Thursday, June 12, 2014

Same World, Different Realities

I believe that there's an underlying reality to everything.  (So did Einstein, so there.)
It doesn't matter whether one thinks the earth is flat; it's not. This, sadly, is problematic on a global scale. The world is littered with people committing horrible acts of kidnapping, murder, rape, sometimes all three. The people responsible admit to these acts freely, proudly, though they don't believe they've committed a crime. They BELIEVE, regardless of the chasm between their own thoughts and the real world, that they did something righteous, noble.

When I say Jewish and you say Muslim we are building on two different foundations. This isn't to say that there can't be consensus, peace, even friendship. But when fundamental realities differ then you're treading on the thinnest veneer of ice. When I say science and you say faith it makes it difficult, sometimes impossible, to reach agreement. How can we agree on ends when we can't even agree on beginnings? I get the appeal of religion, especially as a parent:

"Hey Dad, where does the universe come from?"
"God did it."

I can appreciate both the ease and brevity of that conversation.  It's sure-as-shit easier than explaining (or understanding) Bell's Theorem. Easier answers are sought not by those who want the truth (oh, the irony) but by those who can't be bothered (for whatever reasons) to delve. Of course, they'll argue that they do delve, they read all kinds of things: the bible, things that tell them the bible is true...other things that tell them that scientists are often wrong and that the bible is NEVER wrong.

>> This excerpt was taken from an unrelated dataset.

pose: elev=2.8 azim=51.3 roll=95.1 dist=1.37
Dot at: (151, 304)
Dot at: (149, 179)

As I sat in the grocery checkout line recently, Riley facing me from the basket, I noticed the child in line in front of me, about the same age as Riley, his hair was white-blond, his teeth were crooked as a canyon, and his mouth seemed to be frozen open in a squared-O shape that I took to be a crooked smile. An Asian child, also around the same age, sat in the shopping cart facing her mother.

All three babies noticed each other, and of course all three parents noticed their kids noticing each other. These three kids all occupy the same reality. Their needs and wants don't differ much, in general, one from the other.

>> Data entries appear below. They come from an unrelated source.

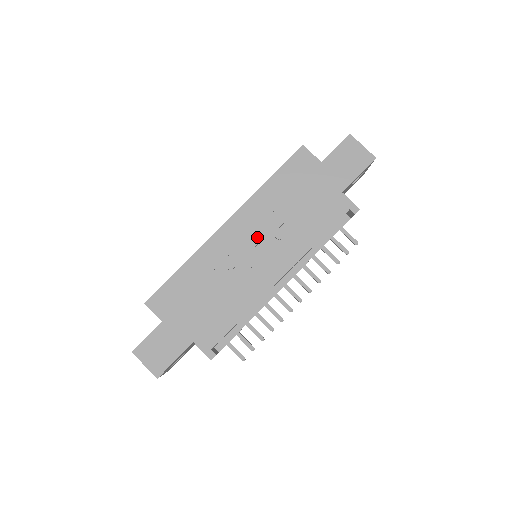
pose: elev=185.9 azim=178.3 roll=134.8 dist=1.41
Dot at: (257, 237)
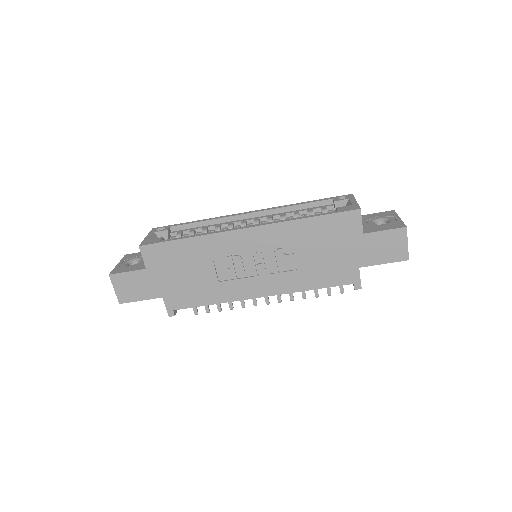
Dot at: (265, 255)
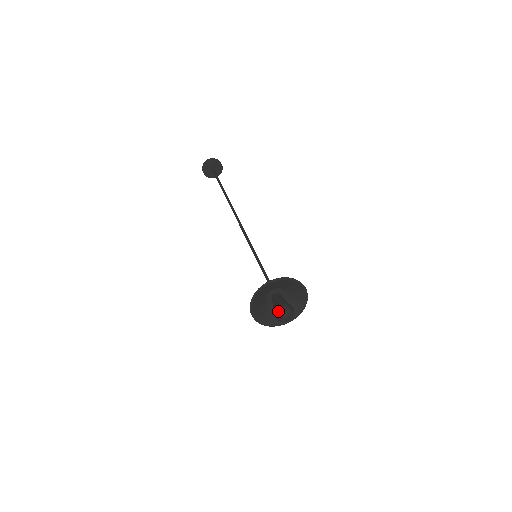
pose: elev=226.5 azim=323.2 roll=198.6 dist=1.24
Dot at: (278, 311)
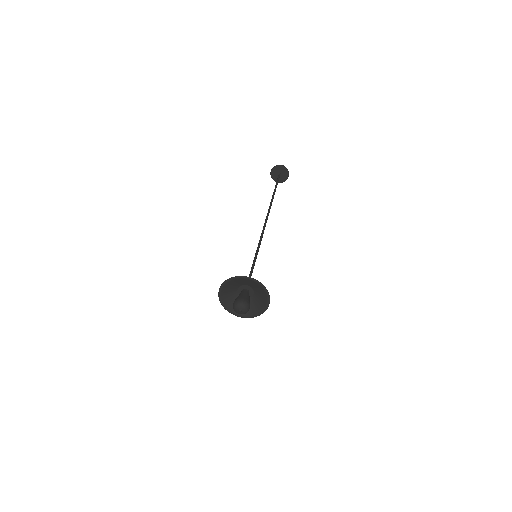
Dot at: (239, 301)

When I skim the news about, say, the pissing contest between Boehner and Obama I can't help but be distracted by the thought that these men are living in different realities. They're not reading off the same menu but they can't figure out why they can't decide on what to order. Boehner lives in a world, regardless of his partisanship, that apparently dictates tax cuts raise revenues. If I owned a store and I needed more money, would lowering the cost of items raise my bottom line? This isn't politics, it's simple math.

I looked from one kid to the other, each of them now babbling happily, kicking their legs, each of them laughing and pointing, and started to wonder how long their internal realities would stay so similar, and how wide it might grow by the time they become parents.